THRILLS & GLORY: THE BRIEF, BLESSED HISTORY OF THE PRACTICAL THEATRE CO.

Part Two: Saturday Night Live Comes to Piper’s Alley

When my wife Victoria and I take the stage on June 10th at PUSH Lounge in Woodland Hills for our first preview performance of “The Vic & Paul Show” — it will have been 28 years since the improvisational comedy of The Practical Theatre Company made national headlines in 1982. As Victoria and I get back to doing what we love most, it’s a good time to look back on the heady days when all we wanted to do was make people laugh – and the pursuit of that simple goal changed all our lives.

Bolstered by grants from the Illinois and Evanston Arts Councils, 1982 was going to be a good year for The Practical Theatre Company. As fate would have it, ‘82 would prove to be an epic year. As the cast of the PTC’s new improvisational comedy revue, The Brothers Bubba, assembled for rehearsals at the John Lennon Auditorium in February of that year, the weather was freezing outside, the mood was warm and upbeat inside – and nobody had a clue what was coming.

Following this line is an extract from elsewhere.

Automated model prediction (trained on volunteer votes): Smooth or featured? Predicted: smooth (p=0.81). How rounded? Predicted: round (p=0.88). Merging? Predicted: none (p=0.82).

The biggest problem that Brad Hall, Gary Kroeger, Rush Pearson, Jane Muller and I faced at that time was an inability to find lederhosen – which we thought would be the perfect apparel for our publicity photos. But despite our plaintive calls, not even the German and Swiss consulates in Chicago were any help in our quest to dress like the Von Trapp Family. Alas, there was no Internet or E-bay back then. Your fingers had to do a lot of exhausting non-digital walking.

Looking back on those momentous days of ‘82, each month seemed like a long, long time. It’s strange how four months can pass nowadays without anything of real significance happening — but the four-month period from the opening of The Brothers Bubba on April 1, 1982 through the opening weeks of The Golden 50th Anniversary Jubilee in late July and early August — were week-by-week, and month-by-month, a brief but revolutionary time. Art was made. People laughed. Lives were changed. And it was good.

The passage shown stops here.